**Directions:**
Lay out every line of the data below as a Markdown table with the columns "Row" and "Line," numbering the rows in order and omitting any blank lines.

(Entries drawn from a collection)
┄┄┄┄┄┄

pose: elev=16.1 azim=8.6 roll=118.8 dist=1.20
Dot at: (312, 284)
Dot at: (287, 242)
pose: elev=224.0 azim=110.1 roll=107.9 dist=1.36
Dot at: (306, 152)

┄┄┄┄┄┄

**Solution to this problem:**
| Row | Line |
|---|---|
| 1 | pose: elev=16.1 azim=8.6 roll=118.8 dist=1.20 |
| 2 | Dot at: (312, 284) |
| 3 | Dot at: (287, 242) |
| 4 | pose: elev=224.0 azim=110.1 roll=107.9 dist=1.36 |
| 5 | Dot at: (306, 152) |